Hospitals "ill prepared" for reopening, AMA says

Australian hospitals are not prepared to cope with plans for easing COVID-19 restrictions, according to the Australian Medical Association (AMA) which has today called for new modelling based on staffing capacity to guide reopening plans.

In a dire warning to leaders, the AMA has written to the Prime Minister, state premiers and chief ministers telling them hospitals, and the people who work in them, are in danger of being locked into a “permanent cycle of crisis”.

The letter, from AMA president Dr Omar Khorshid, said the hospital system would be overwhelmed with an easing of restrictions - even with increased vaccination rates.

“Even pre-COVID, emergency departments were full, ambulances ramped, and waiting times for elective surgery too long.” Dr Khorshid said.

“While National Cabinet is considering the cost of expanding intensive care capacity for an expected COVID surge, a funding top-up alone won’t cut it.
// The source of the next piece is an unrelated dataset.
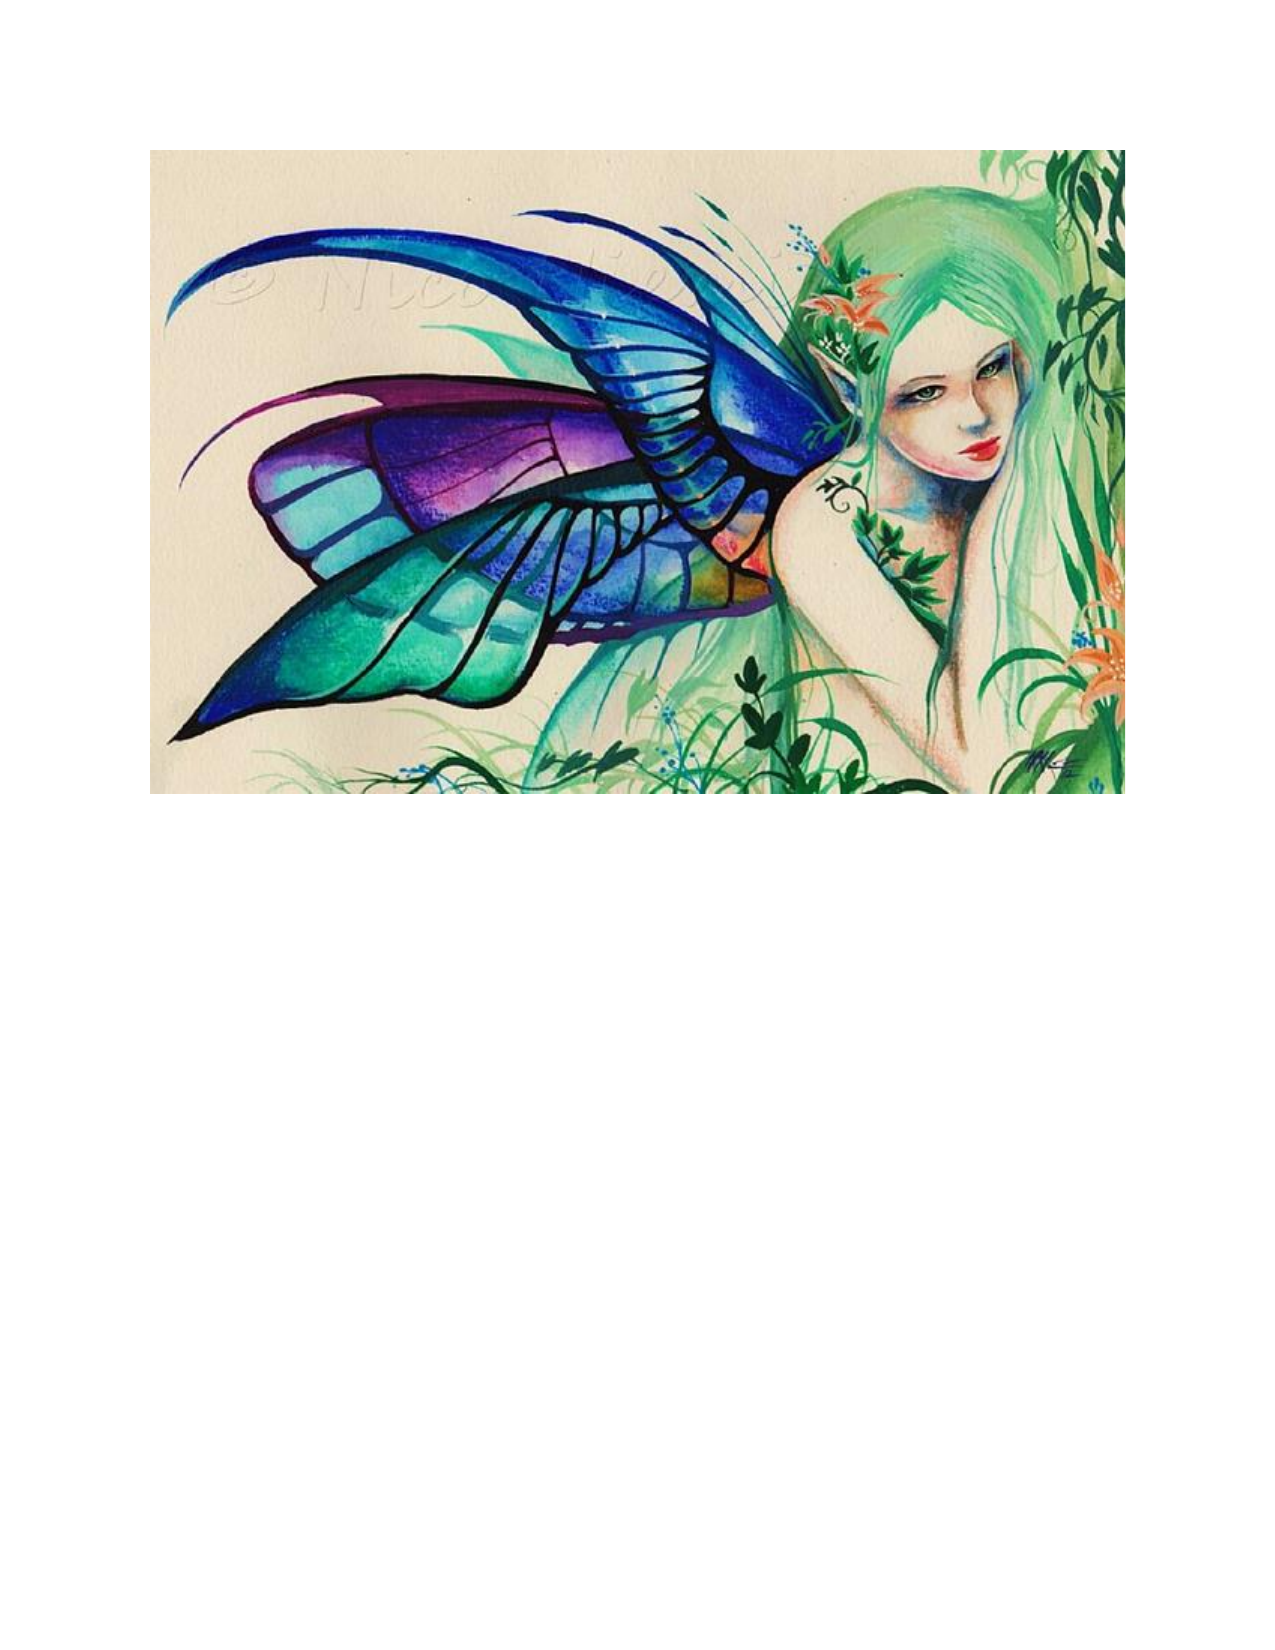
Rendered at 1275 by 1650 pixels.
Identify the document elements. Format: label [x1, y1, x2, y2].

picture [150, 150, 1125, 794]
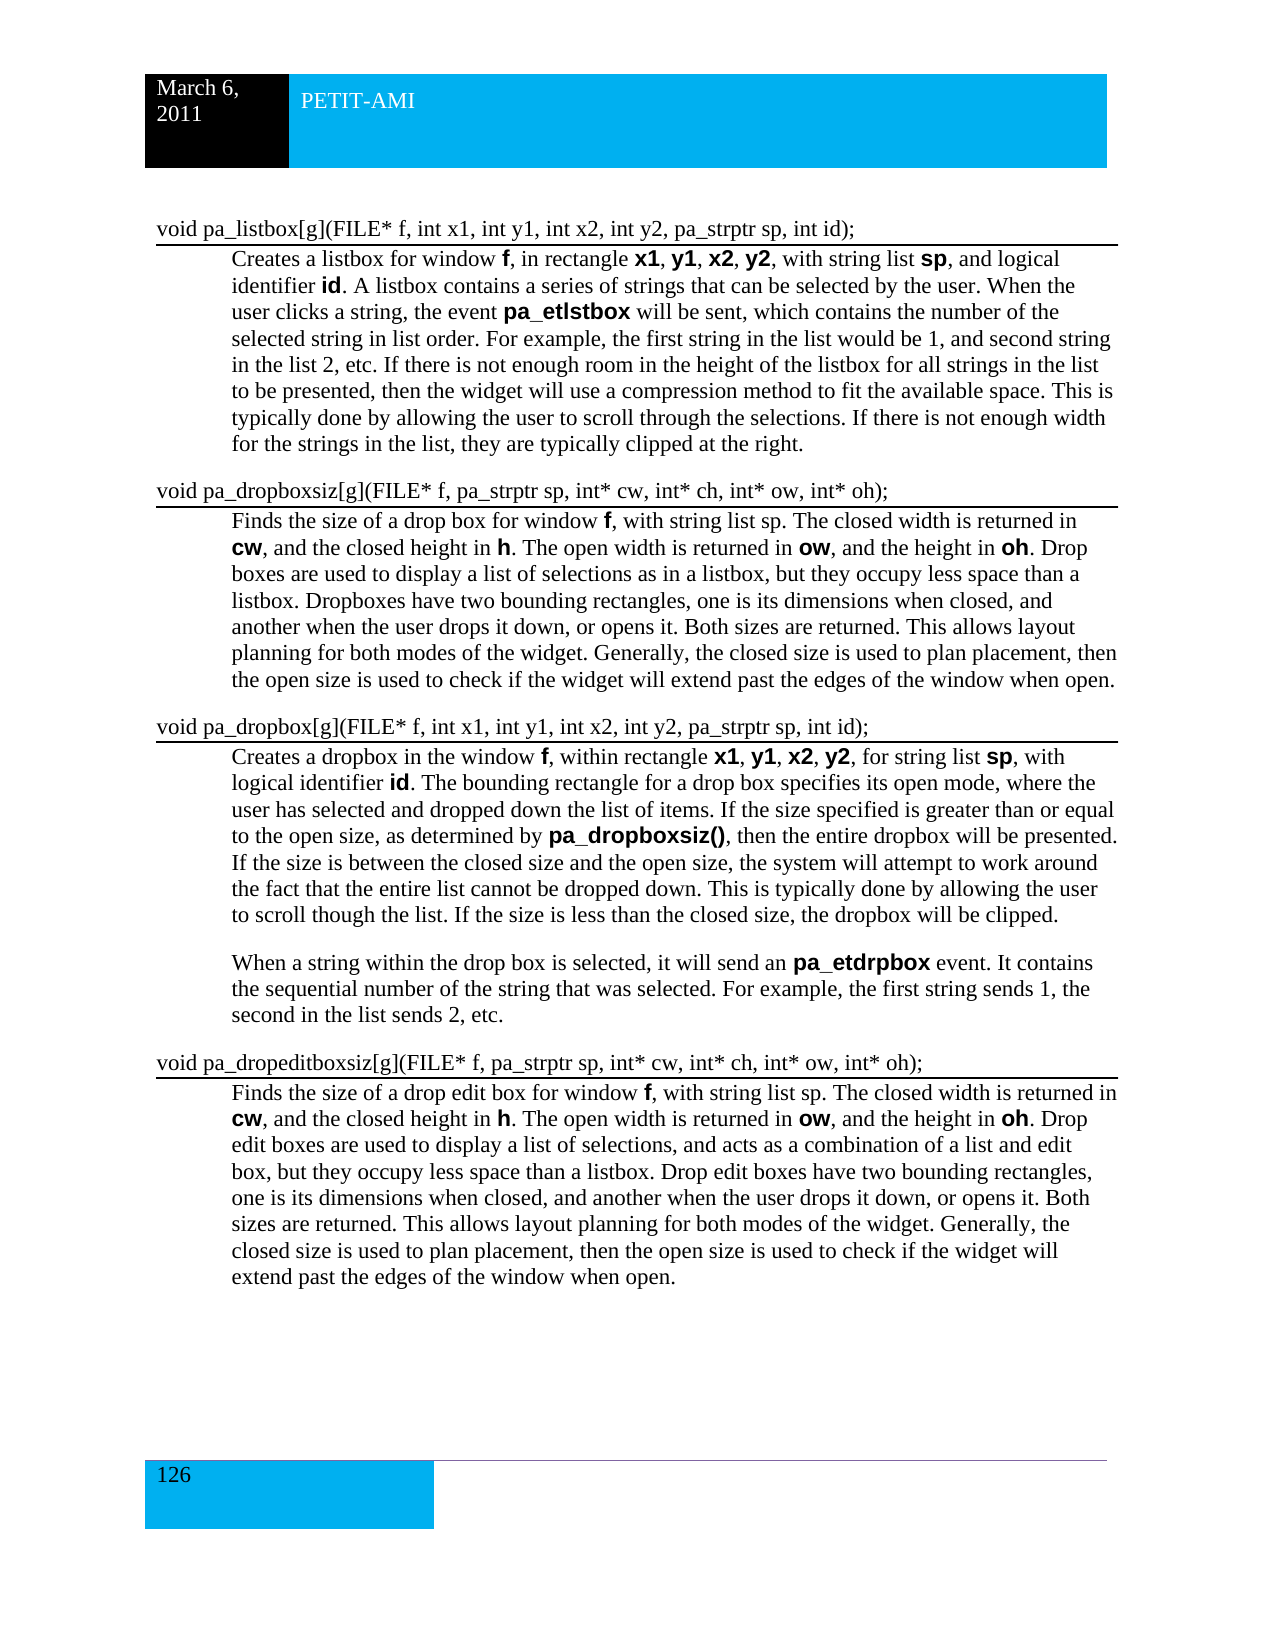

The Commonwealth will need to address the longer-term public hospital funding crisis.

“We must urgently prepare our health system before opening up and to do that we need new modelling based on our hospitals’ ability to cope with the associated increase in caseload.”

Dr Khorshid said new modelling should be commissioned to contemplate all aspects of the impact of COVID-19 on Australian hospital’s and the primary care sector.

“Staffing, for instance, is already a significant problem right across the health sector, exacerbated by international border closures,” Dr Khorshid said.

“Modelling should also contemplate the cost, efficiency impact and supply of enhanced PPE and infection controls, and the inevitable reduction in patient throughput, especially where COVID-19 positive and negative patients are treated at the same facility.

“The practice of furloughing staff exposed to COVID-19 won’t be sustainable once caseloads increase and this is one of the reasons the AMA called for vaccination to be mandated for all employees and contractors in hospitals and community health settings.”

The president also said modelling may show a higher level of vaccination is required to ensure the hospital sector remains functional once restrictions are fully eased.

“The AMA believes a vaccination rate higher than 80 per cent of the adult population is likely to be required to avoid repeated lockdowns given the existing constraints on hospital capacity and staffing,” Dr Khorshid said. 

“If we throw open the doors to COVID we risk seeing our public hospitals collapse and part of this stems from a long-term lack of investment in public hospital capacity by state and federal governments.

“Our hospitals are not starting from a position of strength. Far from it. As well as ambulance ramping, we have the lowest bed-to-patient ratio in decades, our emergency and elective performance continues to decline, and our doctors and nurses continue to barely cope with their workloads and the constraints of the system.”

Updated at 10.19am AEST on 2 September 2021.